• PAGE TEXT

There is a line from Tom Stoppard that I like to quote, one that I suspect is important to Stoppard as well, because he has used it in his plays, with variations, at least twice: “The idea will not perish. What we let fall will be picked up by those behind. I can hear their childish voices on the hill.” As I move into the latter years of my career, one of the great pleasures I have is in seeing people come behind me to pick up what I have dropped or neglected.

At about the time that I felt that I had gotten as far as I could with a critique of our technological culture, Mike Sacasas picked up that theme and has written wisely and eloquently about it. I have struggled to find time to write as much as I would like about technologies of text and of the book, but my friend and former colleague Richard Gibson has picked up that theme and has done more interesting things with it than I ever could have: see his recent book Paper Electronic Literature, which I am going to write about at some future point. I haven’t felt the need in recent years to say anything much about what I called Left Purity Culture, because there are plenty of other people doing that work, for instance Jesse Singal. That there is so much good work being done on topics that I once wrote about regularly and still care about is an encouraging thing, in part because no truly important issue can be explored by a single person, and in part because my freedom from doing that particular kind of work allows me to focus my attention on the things that other people aren’t writing about.

Another form of this dynamic: When people take up the same issues that I am writing about but pursue them from a different perspective and with a different toolkit. My work on invitation and repair largely within the world of literature and literary culture has its complement in Sara Hendren’s work on critique and repair from the perspective of design and the human-built world. I’m very much looking forward to further engagement with Sara on these matters, because she is someone that I have already learned a lot from and expect to learn a lot from in the future.

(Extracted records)
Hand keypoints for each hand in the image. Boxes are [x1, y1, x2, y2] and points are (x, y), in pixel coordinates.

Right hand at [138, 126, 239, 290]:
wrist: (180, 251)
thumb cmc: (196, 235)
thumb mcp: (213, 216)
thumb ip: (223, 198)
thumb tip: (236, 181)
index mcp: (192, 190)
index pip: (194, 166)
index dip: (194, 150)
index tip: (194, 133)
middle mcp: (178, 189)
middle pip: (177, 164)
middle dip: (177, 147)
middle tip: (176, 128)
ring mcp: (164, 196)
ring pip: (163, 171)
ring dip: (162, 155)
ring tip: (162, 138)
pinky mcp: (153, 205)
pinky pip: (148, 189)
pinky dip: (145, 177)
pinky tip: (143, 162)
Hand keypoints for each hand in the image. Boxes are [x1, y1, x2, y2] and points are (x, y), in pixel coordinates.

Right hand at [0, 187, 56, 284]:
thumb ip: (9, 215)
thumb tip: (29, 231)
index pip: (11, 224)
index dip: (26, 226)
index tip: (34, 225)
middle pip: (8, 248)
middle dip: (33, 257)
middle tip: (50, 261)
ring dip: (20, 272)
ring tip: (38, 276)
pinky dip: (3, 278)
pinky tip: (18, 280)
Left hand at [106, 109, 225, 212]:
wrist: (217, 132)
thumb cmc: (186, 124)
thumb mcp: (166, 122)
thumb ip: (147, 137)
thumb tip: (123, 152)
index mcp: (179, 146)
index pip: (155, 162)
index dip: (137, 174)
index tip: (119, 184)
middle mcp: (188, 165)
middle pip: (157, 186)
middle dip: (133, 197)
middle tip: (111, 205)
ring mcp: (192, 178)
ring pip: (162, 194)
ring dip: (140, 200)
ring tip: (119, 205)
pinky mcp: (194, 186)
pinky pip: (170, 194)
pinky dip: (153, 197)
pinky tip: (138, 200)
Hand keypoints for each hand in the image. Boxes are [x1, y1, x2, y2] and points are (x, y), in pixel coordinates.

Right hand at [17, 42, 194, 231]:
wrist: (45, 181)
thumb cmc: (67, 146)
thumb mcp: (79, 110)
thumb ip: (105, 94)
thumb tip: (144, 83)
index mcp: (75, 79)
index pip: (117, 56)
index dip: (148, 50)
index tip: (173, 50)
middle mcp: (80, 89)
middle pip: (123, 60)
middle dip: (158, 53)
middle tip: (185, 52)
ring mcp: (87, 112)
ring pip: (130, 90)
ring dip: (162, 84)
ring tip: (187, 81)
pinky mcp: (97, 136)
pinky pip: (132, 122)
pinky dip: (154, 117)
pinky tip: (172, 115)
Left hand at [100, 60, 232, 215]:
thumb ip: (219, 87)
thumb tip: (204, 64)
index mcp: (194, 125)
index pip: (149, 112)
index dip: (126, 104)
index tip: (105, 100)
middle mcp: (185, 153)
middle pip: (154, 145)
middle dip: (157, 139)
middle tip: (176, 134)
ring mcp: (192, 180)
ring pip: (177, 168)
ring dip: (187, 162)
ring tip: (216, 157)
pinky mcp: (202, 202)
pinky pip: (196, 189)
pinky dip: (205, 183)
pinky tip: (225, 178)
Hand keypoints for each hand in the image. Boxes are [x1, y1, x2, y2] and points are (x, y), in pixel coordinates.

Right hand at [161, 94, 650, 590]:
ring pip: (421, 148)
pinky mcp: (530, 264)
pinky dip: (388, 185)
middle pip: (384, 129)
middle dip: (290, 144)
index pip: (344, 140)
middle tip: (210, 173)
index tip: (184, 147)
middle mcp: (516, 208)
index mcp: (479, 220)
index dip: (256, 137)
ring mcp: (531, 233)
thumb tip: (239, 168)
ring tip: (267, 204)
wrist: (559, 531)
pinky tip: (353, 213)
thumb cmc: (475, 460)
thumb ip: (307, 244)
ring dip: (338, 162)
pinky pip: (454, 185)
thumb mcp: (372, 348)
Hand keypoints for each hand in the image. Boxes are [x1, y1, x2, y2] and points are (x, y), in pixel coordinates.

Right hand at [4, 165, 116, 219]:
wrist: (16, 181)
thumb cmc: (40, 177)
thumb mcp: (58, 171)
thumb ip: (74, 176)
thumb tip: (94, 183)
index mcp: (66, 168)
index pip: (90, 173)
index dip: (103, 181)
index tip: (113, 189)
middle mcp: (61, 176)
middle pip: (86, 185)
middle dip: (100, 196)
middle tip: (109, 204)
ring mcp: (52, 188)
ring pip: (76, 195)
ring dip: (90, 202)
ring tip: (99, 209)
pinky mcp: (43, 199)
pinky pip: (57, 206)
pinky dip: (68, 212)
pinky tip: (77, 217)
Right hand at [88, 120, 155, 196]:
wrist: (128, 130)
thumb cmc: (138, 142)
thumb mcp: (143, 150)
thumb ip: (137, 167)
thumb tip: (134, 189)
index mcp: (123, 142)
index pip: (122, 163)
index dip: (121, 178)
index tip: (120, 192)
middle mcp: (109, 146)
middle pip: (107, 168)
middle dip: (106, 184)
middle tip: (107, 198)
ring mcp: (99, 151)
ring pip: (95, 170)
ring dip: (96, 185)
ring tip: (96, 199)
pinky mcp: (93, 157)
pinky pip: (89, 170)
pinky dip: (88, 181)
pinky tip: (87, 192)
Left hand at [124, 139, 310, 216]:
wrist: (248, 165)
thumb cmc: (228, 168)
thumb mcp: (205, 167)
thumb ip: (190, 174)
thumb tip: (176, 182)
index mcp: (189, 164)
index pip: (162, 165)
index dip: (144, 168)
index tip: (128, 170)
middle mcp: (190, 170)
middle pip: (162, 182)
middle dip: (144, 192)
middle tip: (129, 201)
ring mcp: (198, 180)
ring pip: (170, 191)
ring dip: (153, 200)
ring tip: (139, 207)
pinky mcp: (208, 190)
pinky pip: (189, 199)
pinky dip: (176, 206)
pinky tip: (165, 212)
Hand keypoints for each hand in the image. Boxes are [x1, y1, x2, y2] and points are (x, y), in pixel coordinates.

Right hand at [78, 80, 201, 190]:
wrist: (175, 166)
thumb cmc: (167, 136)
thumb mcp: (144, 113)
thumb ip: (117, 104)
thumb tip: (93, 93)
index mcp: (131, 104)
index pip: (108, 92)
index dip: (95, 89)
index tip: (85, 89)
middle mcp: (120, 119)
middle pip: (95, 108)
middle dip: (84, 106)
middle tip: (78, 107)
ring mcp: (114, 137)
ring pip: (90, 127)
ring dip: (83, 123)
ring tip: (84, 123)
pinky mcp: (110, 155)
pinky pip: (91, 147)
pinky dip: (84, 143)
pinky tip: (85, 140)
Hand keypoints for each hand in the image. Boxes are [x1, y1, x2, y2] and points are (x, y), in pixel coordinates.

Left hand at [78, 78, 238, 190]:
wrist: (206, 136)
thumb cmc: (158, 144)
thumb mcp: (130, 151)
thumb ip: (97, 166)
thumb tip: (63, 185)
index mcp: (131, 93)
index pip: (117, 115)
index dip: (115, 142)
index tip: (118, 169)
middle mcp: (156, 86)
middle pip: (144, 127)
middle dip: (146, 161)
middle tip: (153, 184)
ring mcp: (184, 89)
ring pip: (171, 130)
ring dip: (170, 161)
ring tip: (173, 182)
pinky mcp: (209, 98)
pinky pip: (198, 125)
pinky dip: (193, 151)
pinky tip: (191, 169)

• REQUIRED ACTIONS
A - Duplicate the passage of the essay starting at "Another form of" and ending at "in the future.".
B - According to the essay, what is the title of Richard Gibson's recent book?

• ANSWERS FOR THE EXERCISE
A -
Another form of this dynamic: When people take up the same issues that I am writing about but pursue them from a different perspective and with a different toolkit. My work on invitation and repair largely within the world of literature and literary culture has its complement in Sara Hendren’s work on critique and repair from the perspective of design and the human-built world. I’m very much looking forward to further engagement with Sara on these matters, because she is someone that I have already learned a lot from and expect to learn a lot from in the future.

B - Paper Electronic Literature